This Day In History: The Allies Capture Damascus From the Ottoman’s (1918)

This Day In History: The Allies Capture Damascus From the Ottoman’s (1918)

Ed - September 30, 2016

On the night of September 30, 1918, as Allied forces led by General Edmund Allenby march steadily toward Damascus, Turkish authorities abandoned the city.

On this date in 1918, the allied army under General Allenby advanced upon the ancient city of Damascus. As the allies approached the Turkish commanders and troops decided to abandon the city without a fight. Their withdrawal meant that some five hundred years of Ottoman Turkish control of Damascus was at an end. The Ottomans had defeated the Mameluke’s and taken the city in the early 16th century and had been in possession of it until this date in 1918.

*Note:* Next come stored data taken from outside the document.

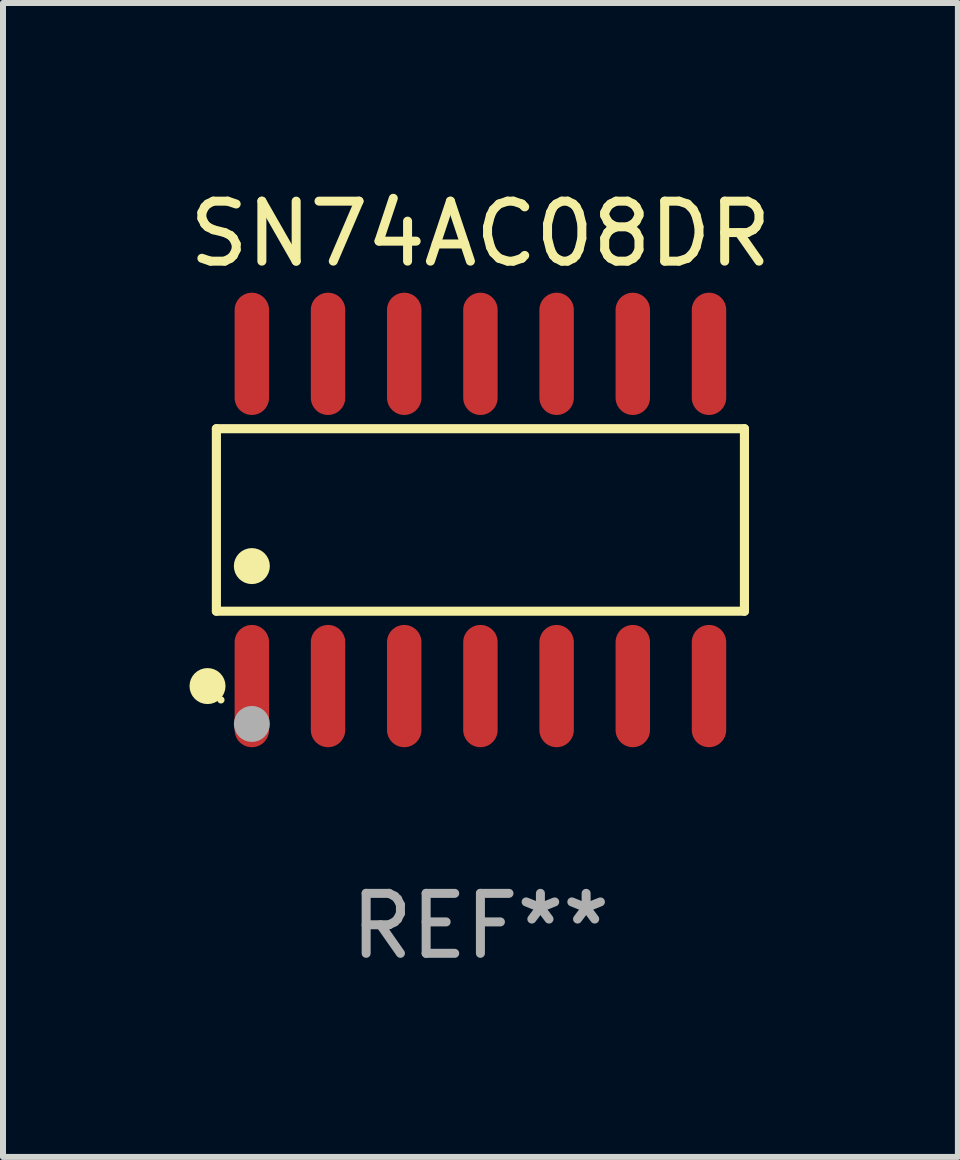
<source format=kicad_pcb>
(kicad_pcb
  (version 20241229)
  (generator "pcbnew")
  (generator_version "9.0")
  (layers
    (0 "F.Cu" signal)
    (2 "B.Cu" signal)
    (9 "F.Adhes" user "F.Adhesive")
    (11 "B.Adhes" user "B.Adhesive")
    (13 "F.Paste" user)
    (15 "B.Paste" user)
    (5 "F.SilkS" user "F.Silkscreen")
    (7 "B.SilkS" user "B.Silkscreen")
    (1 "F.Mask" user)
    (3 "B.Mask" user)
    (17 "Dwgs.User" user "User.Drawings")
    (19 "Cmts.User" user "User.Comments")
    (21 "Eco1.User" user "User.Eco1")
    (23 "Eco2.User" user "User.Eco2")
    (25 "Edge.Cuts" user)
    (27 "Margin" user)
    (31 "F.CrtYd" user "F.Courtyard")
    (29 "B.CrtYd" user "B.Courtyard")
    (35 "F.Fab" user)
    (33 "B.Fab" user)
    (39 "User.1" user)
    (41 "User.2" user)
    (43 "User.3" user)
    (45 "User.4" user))
  (footprint "SN74AC08DR"
    (layer "F.Cu")
    (at 4.958 5.617)
    (property "Reference" "SN74AC08DR" (at 0 -4.769 0) (layer "F.SilkS") (effects (font (size 1 1) (thickness 0.15))))
    (attr through_hole)
    (fp_line (start -4.401 -1.521) (end 4.401 -1.521) (stroke (width 0.152) (type solid)) (layer "F.SilkS"))
    (fp_line (start -4.401 1.521) (end -4.401 -1.521) (stroke (width 0.152) (type solid)) (layer "F.SilkS"))
    (fp_line (start 4.401 -1.521) (end 4.401 1.521) (stroke (width 0.152) (type solid)) (layer "F.SilkS"))
    (fp_line (start 4.401 1.521) (end -4.401 1.521) (stroke (width 0.152) (type solid)) (layer "F.SilkS"))
    (fp_circle (center -4.549 2.769) (end -4.399 2.769) (stroke (width 0.3) (type solid)) (fill no) (layer "F.SilkS"))
    (fp_circle (center -4.325 3) (end -4.295 3) (stroke (width 0.06) (type solid)) (fill no) (layer "F.SilkS"))
    (fp_circle (center -3.81 0.769) (end -3.66 0.769) (stroke (width 0.3) (type solid)) (fill no) (layer "F.SilkS"))
    (fp_circle (center -3.81 3.4) (end -3.66 3.4) (stroke (width 0.3) (type solid)) (fill no) (layer "F.Fab"))
    (fp_text user "REF**" (at 0 6.769 0) (layer "F.Fab") (effects (font (size 1 1) (thickness 0.15))))
    (pad "1" smd oval (at -3.81 2.769) (size 0.574 2.038) (layers "F.Cu" "F.Mask" "F.Paste"))
    (pad "2" smd oval (at -2.54 2.769) (size 0.574 2.038) (layers "F.Cu" "F.Mask" "F.Paste"))
    (pad "3" smd oval (at -1.27 2.769) (size 0.574 2.038) (layers "F.Cu" "F.Mask" "F.Paste"))
    (pad "4" smd oval (at 0 2.769) (size 0.574 2.038) (layers "F.Cu" "F.Mask" "F.Paste"))
    (pad "5" smd oval (at 1.27 2.769) (size 0.574 2.038) (layers "F.Cu" "F.Mask" "F.Paste"))
    (pad "6" smd oval (at 2.54 2.769) (size 0.574 2.038) (layers "F.Cu" "F.Mask" "F.Paste"))
    (pad "7" smd oval (at 3.81 2.769) (size 0.574 2.038) (layers "F.Cu" "F.Mask" "F.Paste"))
    (pad "8" smd oval (at 3.81 -2.769) (size 0.574 2.038) (layers "F.Cu" "F.Mask" "F.Paste"))
    (pad "9" smd oval (at 2.54 -2.769) (size 0.574 2.038) (layers "F.Cu" "F.Mask" "F.Paste"))
    (pad "10" smd oval (at 1.27 -2.769) (size 0.574 2.038) (layers "F.Cu" "F.Mask" "F.Paste"))
    (pad "11" smd oval (at 0 -2.769) (size 0.574 2.038) (layers "F.Cu" "F.Mask" "F.Paste"))
    (pad "12" smd oval (at -1.27 -2.769) (size 0.574 2.038) (layers "F.Cu" "F.Mask" "F.Paste"))
    (pad "13" smd oval (at -2.54 -2.769) (size 0.574 2.038) (layers "F.Cu" "F.Mask" "F.Paste"))
    (pad "14" smd oval (at -3.81 -2.769) (size 0.574 2.038) (layers "F.Cu" "F.Mask" "F.Paste")))
  (gr_rect
    (start -3 -3)
    (end 12.917 16.235)
    (stroke (width 0.1) (type default))
    (fill no)
    (layer "Edge.Cuts")))
</source>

During the war in the Middle East, the city had served as a base of operations for German and Turkish forces. It had been a launch pad for German and Turkish offensives against allied positions in the region. The war in the middle east had been a stalemate since 1914 but it altered when General Allenby was appointed the commander of British and allied troops in the area. In late 1917 he launched an offensive that captured Palestine and the Holy City of Jerusalem. The British advance was slowed as troops were needed for the western front, however, despite this Allenby pressed on with another offensive in the Spring of 1918.

The allied forces went on the offensive near the ancient city of Meggido and broke through the Turkish lines, and after this, there were a string of allied victories and soon they were in control of the Jordan Valley. The Germans preoccupied with their own offensive in the west could not offer any more help to the Ottoman Sultan’s army. Allenby sent cavalry regiments across the Golan Heights and into Syria and they were soon within fifty miles of Damascus. Some brave defending by Turkish units halted the cavalry charge to the ancient city, but their resistance was broken on this date in 1918 and the road to Damascus was opened.

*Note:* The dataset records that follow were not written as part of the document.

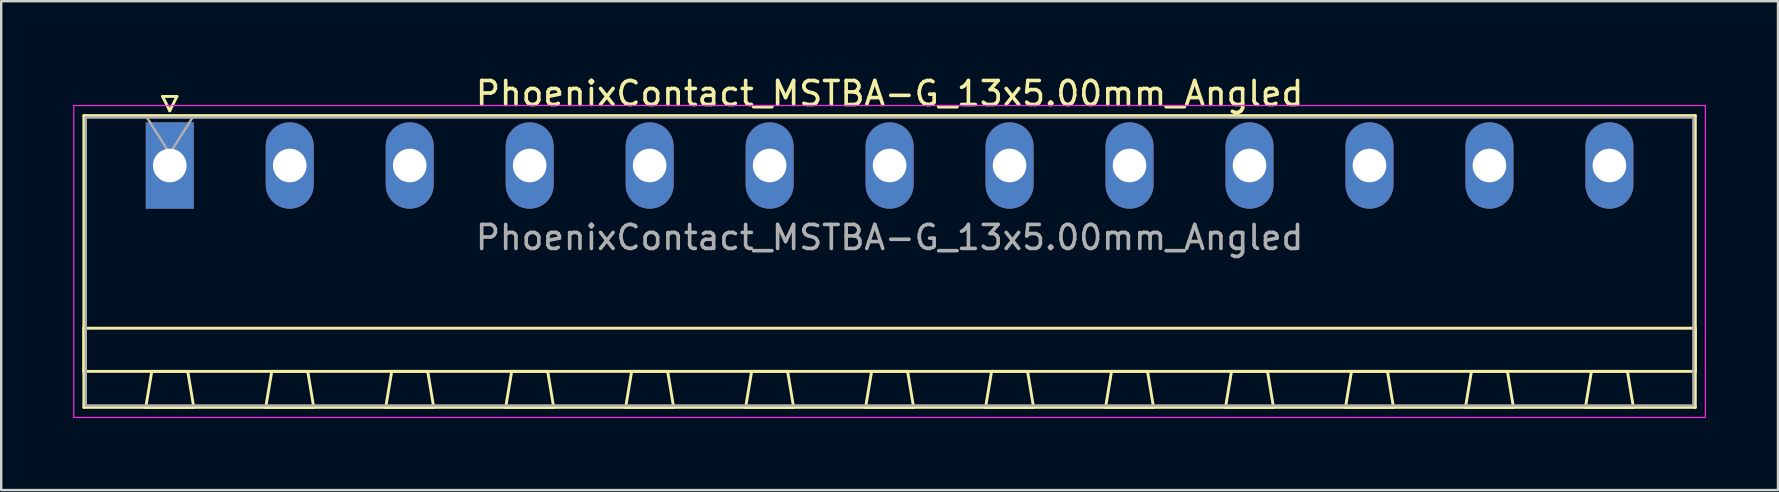
<source format=kicad_pcb>
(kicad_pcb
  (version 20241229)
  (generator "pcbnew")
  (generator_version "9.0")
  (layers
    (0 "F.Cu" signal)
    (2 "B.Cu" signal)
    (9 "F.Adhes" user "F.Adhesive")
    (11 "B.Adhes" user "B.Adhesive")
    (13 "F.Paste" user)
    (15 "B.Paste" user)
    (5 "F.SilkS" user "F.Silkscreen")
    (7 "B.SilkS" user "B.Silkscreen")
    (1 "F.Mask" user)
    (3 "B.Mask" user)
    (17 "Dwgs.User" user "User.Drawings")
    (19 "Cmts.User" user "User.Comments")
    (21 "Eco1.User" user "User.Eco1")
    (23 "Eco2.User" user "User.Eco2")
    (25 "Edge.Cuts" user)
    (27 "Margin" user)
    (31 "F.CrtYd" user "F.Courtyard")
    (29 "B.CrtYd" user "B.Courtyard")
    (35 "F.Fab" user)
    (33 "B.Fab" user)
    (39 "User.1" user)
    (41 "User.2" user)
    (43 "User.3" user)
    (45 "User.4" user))
  (footprint "PhoenixContact_MSTBA-G_13x5.00mm_Angled"
    (layer "F.Cu")
    (at 4.025 3.848)
    (property "Reference" "PhoenixContact_MSTBA-G_13x5.00mm_Angled" (at 30 -3 0) (layer "F.SilkS") (effects (font (size 1 1) (thickness 0.15))))
    (attr through_hole)
    (fp_line (start -3.58 -2.08) (end -3.58 10.08) (stroke (width 0.12) (type solid)) (layer "F.SilkS"))
    (fp_line (start -3.58 6.78) (end 63.58 6.78) (stroke (width 0.12) (type solid)) (layer "F.SilkS"))
    (fp_line (start -3.58 8.58) (end -3.58 6.78) (stroke (width 0.12) (type solid)) (layer "F.SilkS"))
    (fp_line (start -3.58 10.08) (end 63.58 10.08) (stroke (width 0.12) (type solid)) (layer "F.SilkS"))
    (fp_line (start -1 10.08) (end 1 10.08) (stroke (width 0.12) (type solid)) (layer "F.SilkS"))
    (fp_line (start -0.75 8.58) (end -1 10.08) (stroke (width 0.12) (type solid)) (layer "F.SilkS"))
    (fp_line (start -0.3 -2.88) (end 0.3 -2.88) (stroke (width 0.12) (type solid)) (layer "F.SilkS"))
    (fp_line (start 0 -2.28) (end -0.3 -2.88) (stroke (width 0.12) (type solid)) (layer "F.SilkS"))
    (fp_line (start 0.3 -2.88) (end 0 -2.28) (stroke (width 0.12) (type solid)) (layer "F.SilkS"))
    (fp_line (start 0.75 8.58) (end -0.75 8.58) (stroke (width 0.12) (type solid)) (layer "F.SilkS"))
    (fp_line (start 1 10.08) (end 0.75 8.58) (stroke (width 0.12) (type solid)) (layer "F.SilkS"))
    (fp_line (start 4 10.08) (end 6 10.08) (stroke (width 0.12) (type solid)) (layer "F.SilkS"))
    (fp_line (start 4.25 8.58) (end 4 10.08) (stroke (width 0.12) (type solid)) (layer "F.SilkS"))
    (fp_line (start 5.75 8.58) (end 4.25 8.58) (stroke (width 0.12) (type solid)) (layer "F.SilkS"))
    (fp_line (start 6 10.08) (end 5.75 8.58) (stroke (width 0.12) (type solid)) (layer "F.SilkS"))
    (fp_line (start 9 10.08) (end 11 10.08) (stroke (width 0.12) (type solid)) (layer "F.SilkS"))
    (fp_line (start 9.25 8.58) (end 9 10.08) (stroke (width 0.12) (type solid)) (layer "F.SilkS"))
    (fp_line (start 10.75 8.58) (end 9.25 8.58) (stroke (width 0.12) (type solid)) (layer "F.SilkS"))
    (fp_line (start 11 10.08) (end 10.75 8.58) (stroke (width 0.12) (type solid)) (layer "F.SilkS"))
    (fp_line (start 14 10.08) (end 16 10.08) (stroke (width 0.12) (type solid)) (layer "F.SilkS"))
    (fp_line (start 14.25 8.58) (end 14 10.08) (stroke (width 0.12) (type solid)) (layer "F.SilkS"))
    (fp_line (start 15.75 8.58) (end 14.25 8.58) (stroke (width 0.12) (type solid)) (layer "F.SilkS"))
    (fp_line (start 16 10.08) (end 15.75 8.58) (stroke (width 0.12) (type solid)) (layer "F.SilkS"))
    (fp_line (start 19 10.08) (end 21 10.08) (stroke (width 0.12) (type solid)) (layer "F.SilkS"))
    (fp_line (start 19.25 8.58) (end 19 10.08) (stroke (width 0.12) (type solid)) (layer "F.SilkS"))
    (fp_line (start 20.75 8.58) (end 19.25 8.58) (stroke (width 0.12) (type solid)) (layer "F.SilkS"))
    (fp_line (start 21 10.08) (end 20.75 8.58) (stroke (width 0.12) (type solid)) (layer "F.SilkS"))
    (fp_line (start 24 10.08) (end 26 10.08) (stroke (width 0.12) (type solid)) (layer "F.SilkS"))
    (fp_line (start 24.25 8.58) (end 24 10.08) (stroke (width 0.12) (type solid)) (layer "F.SilkS"))
    (fp_line (start 25.75 8.58) (end 24.25 8.58) (stroke (width 0.12) (type solid)) (layer "F.SilkS"))
    (fp_line (start 26 10.08) (end 25.75 8.58) (stroke (width 0.12) (type solid)) (layer "F.SilkS"))
    (fp_line (start 29 10.08) (end 31 10.08) (stroke (width 0.12) (type solid)) (layer "F.SilkS"))
    (fp_line (start 29.25 8.58) (end 29 10.08) (stroke (width 0.12) (type solid)) (layer "F.SilkS"))
    (fp_line (start 30.75 8.58) (end 29.25 8.58) (stroke (width 0.12) (type solid)) (layer "F.SilkS"))
    (fp_line (start 31 10.08) (end 30.75 8.58) (stroke (width 0.12) (type solid)) (layer "F.SilkS"))
    (fp_line (start 34 10.08) (end 36 10.08) (stroke (width 0.12) (type solid)) (layer "F.SilkS"))
    (fp_line (start 34.25 8.58) (end 34 10.08) (stroke (width 0.12) (type solid)) (layer "F.SilkS"))
    (fp_line (start 35.75 8.58) (end 34.25 8.58) (stroke (width 0.12) (type solid)) (layer "F.SilkS"))
    (fp_line (start 36 10.08) (end 35.75 8.58) (stroke (width 0.12) (type solid)) (layer "F.SilkS"))
    (fp_line (start 39 10.08) (end 41 10.08) (stroke (width 0.12) (type solid)) (layer "F.SilkS"))
    (fp_line (start 39.25 8.58) (end 39 10.08) (stroke (width 0.12) (type solid)) (layer "F.SilkS"))
    (fp_line (start 40.75 8.58) (end 39.25 8.58) (stroke (width 0.12) (type solid)) (layer "F.SilkS"))
    (fp_line (start 41 10.08) (end 40.75 8.58) (stroke (width 0.12) (type solid)) (layer "F.SilkS"))
    (fp_line (start 44 10.08) (end 46 10.08) (stroke (width 0.12) (type solid)) (layer "F.SilkS"))
    (fp_line (start 44.25 8.58) (end 44 10.08) (stroke (width 0.12) (type solid)) (layer "F.SilkS"))
    (fp_line (start 45.75 8.58) (end 44.25 8.58) (stroke (width 0.12) (type solid)) (layer "F.SilkS"))
    (fp_line (start 46 10.08) (end 45.75 8.58) (stroke (width 0.12) (type solid)) (layer "F.SilkS"))
    (fp_line (start 49 10.08) (end 51 10.08) (stroke (width 0.12) (type solid)) (layer "F.SilkS"))
    (fp_line (start 49.25 8.58) (end 49 10.08) (stroke (width 0.12) (type solid)) (layer "F.SilkS"))
    (fp_line (start 50.75 8.58) (end 49.25 8.58) (stroke (width 0.12) (type solid)) (layer "F.SilkS"))
    (fp_line (start 51 10.08) (end 50.75 8.58) (stroke (width 0.12) (type solid)) (layer "F.SilkS"))
    (fp_line (start 54 10.08) (end 56 10.08) (stroke (width 0.12) (type solid)) (layer "F.SilkS"))
    (fp_line (start 54.25 8.58) (end 54 10.08) (stroke (width 0.12) (type solid)) (layer "F.SilkS"))
    (fp_line (start 55.75 8.58) (end 54.25 8.58) (stroke (width 0.12) (type solid)) (layer "F.SilkS"))
    (fp_line (start 56 10.08) (end 55.75 8.58) (stroke (width 0.12) (type solid)) (layer "F.SilkS"))
    (fp_line (start 59 10.08) (end 61 10.08) (stroke (width 0.12) (type solid)) (layer "F.SilkS"))
    (fp_line (start 59.25 8.58) (end 59 10.08) (stroke (width 0.12) (type solid)) (layer "F.SilkS"))
    (fp_line (start 60.75 8.58) (end 59.25 8.58) (stroke (width 0.12) (type solid)) (layer "F.SilkS"))
    (fp_line (start 61 10.08) (end 60.75 8.58) (stroke (width 0.12) (type solid)) (layer "F.SilkS"))
    (fp_line (start 63.58 -2.08) (end -3.58 -2.08) (stroke (width 0.12) (type solid)) (layer "F.SilkS"))
    (fp_line (start 63.58 6.78) (end 63.58 8.58) (stroke (width 0.12) (type solid)) (layer "F.SilkS"))
    (fp_line (start 63.58 8.58) (end -3.58 8.58) (stroke (width 0.12) (type solid)) (layer "F.SilkS"))
    (fp_line (start 63.58 10.08) (end 63.58 -2.08) (stroke (width 0.12) (type solid)) (layer "F.SilkS"))
    (fp_line (start -4 -2.5) (end -4 10.5) (stroke (width 0.05) (type solid)) (layer "F.CrtYd"))
    (fp_line (start -4 10.5) (end 64 10.5) (stroke (width 0.05) (type solid)) (layer "F.CrtYd"))
    (fp_line (start 64 -2.5) (end -4 -2.5) (stroke (width 0.05) (type solid)) (layer "F.CrtYd"))
    (fp_line (start 64 10.5) (end 64 -2.5) (stroke (width 0.05) (type solid)) (layer "F.CrtYd"))
    (fp_line (start -3.5 -2) (end -3.5 10) (stroke (width 0.1) (type solid)) (layer "F.Fab"))
    (fp_line (start -3.5 10) (end 63.5 10) (stroke (width 0.1) (type solid)) (layer "F.Fab"))
    (fp_line (start 0 -0.5) (end -0.95 -2) (stroke (width 0.1) (type solid)) (layer "F.Fab"))
    (fp_line (start 0.95 -2) (end 0 -0.5) (stroke (width 0.1) (type solid)) (layer "F.Fab"))
    (fp_line (start 63.5 -2) (end -3.5 -2) (stroke (width 0.1) (type solid)) (layer "F.Fab"))
    (fp_line (start 63.5 10) (end 63.5 -2) (stroke (width 0.1) (type solid)) (layer "F.Fab"))
    (fp_text user "${REFERENCE}" (at 30 3 0) (layer "F.Fab") (effects (font (size 1 1) (thickness 0.15))))
    (pad "1" thru_hole rect (at 0 0) (size 2 3.6) (drill 1.4) (layers "*.Cu" "*.Mask"))
    (pad "2" thru_hole oval (at 5 0) (size 2 3.6) (drill 1.4) (layers "*.Cu" "*.Mask"))
    (pad "3" thru_hole oval (at 10 0) (size 2 3.6) (drill 1.4) (layers "*.Cu" "*.Mask"))
    (pad "4" thru_hole oval (at 15 0) (size 2 3.6) (drill 1.4) (layers "*.Cu" "*.Mask"))
    (pad "5" thru_hole oval (at 20 0) (size 2 3.6) (drill 1.4) (layers "*.Cu" "*.Mask"))
    (pad "6" thru_hole oval (at 25 0) (size 2 3.6) (drill 1.4) (layers "*.Cu" "*.Mask"))
    (pad "7" thru_hole oval (at 30 0) (size 2 3.6) (drill 1.4) (layers "*.Cu" "*.Mask"))
    (pad "8" thru_hole oval (at 35 0) (size 2 3.6) (drill 1.4) (layers "*.Cu" "*.Mask"))
    (pad "9" thru_hole oval (at 40 0) (size 2 3.6) (drill 1.4) (layers "*.Cu" "*.Mask"))
    (pad "10" thru_hole oval (at 45 0) (size 2 3.6) (drill 1.4) (layers "*.Cu" "*.Mask"))
    (pad "11" thru_hole oval (at 50 0) (size 2 3.6) (drill 1.4) (layers "*.Cu" "*.Mask"))
    (pad "12" thru_hole oval (at 55 0) (size 2 3.6) (drill 1.4) (layers "*.Cu" "*.Mask"))
    (pad "13" thru_hole oval (at 60 0) (size 2 3.6) (drill 1.4) (layers "*.Cu" "*.Mask")))
  (gr_rect
    (start -3 -3)
    (end 71.05 17.373)
    (stroke (width 0.1) (type default))
    (fill no)
    (layer "Edge.Cuts")))
</source>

This Day In History: The Allies Capture Damascus From the Ottoman’s (1918)

That night the Turkish authorities fled and an Australian cavalry was the first allied force into Damascus. Allied troops were in control of the city by the next day and took over 6,000 Turkish soldiers prisoner. Many local people celebrated the retreat of the Ottomans.

The advance of Allenby was aided by the Arab Revolt. This was a nationalist Arab rebellion against the Ottomans and they were advised by T.E. Lawrence, better known as Lawrence of Arabia. A month later the Turks broke their alliance with Germany and sued for peace. The war in the Middle East was over and the region was changed forever, as new countries such as Iraq, came into existence. Damascus became the capital of Syria which for thirty years was under some form of French control. This is despite the fact that the Arabs had been promised the right of self-determination. They had been told that if they revolted against the Ottomans that they would have their independence. The Allies in 1918, much to the horror and anger of Lawrence of Arabia.